Daubert Shorts – Recent Opinions on Motions to Exclude Expert Witness Testimony


  1. InternMatch, Inc. v. Nxtbigthing, LLC – United States District Court – Northern District of California – March 28th, 2016 – In this trademark infringement case, the defendants have filed a motion to exclude the testimony of Joseph A. Greco, P.E. (electrical engineering expert witness).  Mr. Greco was called as an expert to opine that Chad Batterman (defendant) fabricated a surge.  His report stated that power surges are rare and that there was no abnormal electrical activity on the day of the alleged surge.  The defendants state that Mr. Greco’s testimony should be excluded because it is not reliable.  The court denied the motion to exclude.
  2. Oliveros v. BNSF Railway Company – United States District Court – District of Nebraska – March 29th, 2016 – In this case, filed under the Federal Employers Liability Act, the defendant has filed a motion to exclude the testimony of Alan Blackwell (railroad expert witness). Mr. Blackwell was to opine on the following: 1) vegetation and lighting, 2) crew change locations, 3) alternative crew change locations, and 4) ballast.  The defendant’s state that Mr. Brickwell’s testimony should be excluded for numerous reasons, including reliability.  The court denied the motion in part and granted it in part, the latter being that Mr. Blackwell cannot testify regarding any legal matters.
  3. American Home Assurance Company; Cargill Meat Solutions Corporation v. Greater Omaha Packing Co., Inc – United States Court of Appeals for the Eighth Circuit – April 5th, 2016 – This action on appeal concerns an outbreak of  E. coli O157:H7 in cow meat.  Cargill filed suit against Greater Omaha for breach of contract and warranties.   To help prove their case, Cargil hired Lee Harrison, M.D., Randall Singer, Ph.D, and Dr. Angie Siemens (epidemiology expert witnesses).  Drs. Harrison and Singer concluded that Greater Omaha was the source of the E. coli O157:H7 outbreak.  Greater Omaha filed a motion to exclude the testimony of these experts, stating that they ignored two case patients that would disprove their conclusions.  The district court denied the motion to exclude and the present appeals court upheld the decision.

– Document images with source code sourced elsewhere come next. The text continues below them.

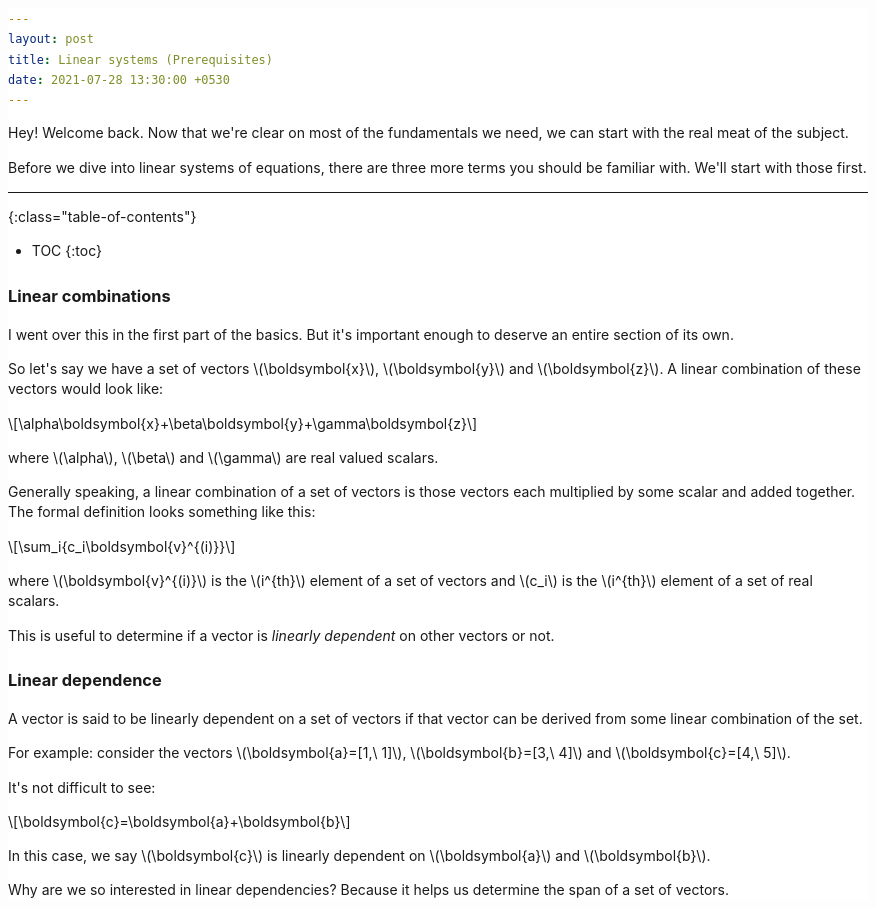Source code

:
 ```yaml
---
layout: post
title: Linear systems (Prerequisites)
date: 2021-07-28 13:30:00 +0530
---
```


Hey! Welcome back. Now that we're clear on most of the fundamentals we need, we can start with the real meat of the subject.

Before we dive into linear systems of equations, there are three more terms you should be familiar with. We'll start with those first.

---

{:class="table-of-contents"}
* TOC
{:toc}

### Linear combinations

I went over this in the first part of the basics. But it's important enough to deserve an entire section of its own.

So let's say we have a set of vectors \\(\boldsymbol{x}\\), \\(\boldsymbol{y}\\) and \\(\boldsymbol{z}\\). A linear combination of these vectors would look like:

\\[\alpha\boldsymbol{x}+\beta\boldsymbol{y}+\gamma\boldsymbol{z}\\]

where \\(\alpha\\), \\(\beta\\) and \\(\gamma\\) are real valued scalars.

Generally speaking, a linear combination of a set of vectors is those vectors each multiplied by some scalar and added together. The formal definition looks something like this:

\\[\sum_i{c_i\boldsymbol{v}^{(i)}}\\]

where \\(\boldsymbol{v}^{(i)}\\) is the \\(i^{th}\\) element of a set of vectors and \\(c_i\\) is the \\(i^{th}\\) element of a set of real scalars.

This is useful to determine if a vector is *linearly dependent* on other vectors or not.

### Linear dependence

A vector is said to be linearly dependent on a set of vectors if that vector can be derived from some linear combination of the set.

For example: consider the vectors \\(\boldsymbol{a}=[1,\ 1]\\), \\(\boldsymbol{b}=[3,\ 4]\\) and \\(\boldsymbol{c}=[4,\ 5]\\).

It's not difficult to see:

\\[\boldsymbol{c}=\boldsymbol{a}+\boldsymbol{b}\\]

In this case, we say \\(\boldsymbol{c}\\) is linearly dependent on \\(\boldsymbol{a}\\) and \\(\boldsymbol{b}\\).

Why are we so interested in linear dependencies? Because it helps us determine the span of a set of vectors.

  4. Steven Neumann v. Village of Pocahontas, et al – United States District Court – Southern District of Illinois – April 5th, 2016 – In this case, the plaintiff’s (Neumann) dog was shot and killed by an animal control officer of the Village of Pocahontas.  Neumann sued under the Fourth Amendment stating that he was deprived of his right to be free from unreasonable seizures of property as well as state law violations.  In order to prove his case, Neumann hired two animals expert witnesses, Brian Handegan and Lauren Malmberg.  The defendants filed a motion to exclude the testimony of these experts, stating that Handegan does not have the knowledge to testify as an expert and that Malmberg’s testimony is not relevant and supported by scientific data.  The court granted the motion in part and denied the motion in part, stating that Handegan and Malmberg will be permitted to testify on the subject of the dog’s behavior and other methods of capturing dogs that are aggressive.  However, Malmberg will not be allowed to testify on the lack of training provided by the Village of Pocahontas nor will be allowed to provide testimony that is regarded as a legal conclusion.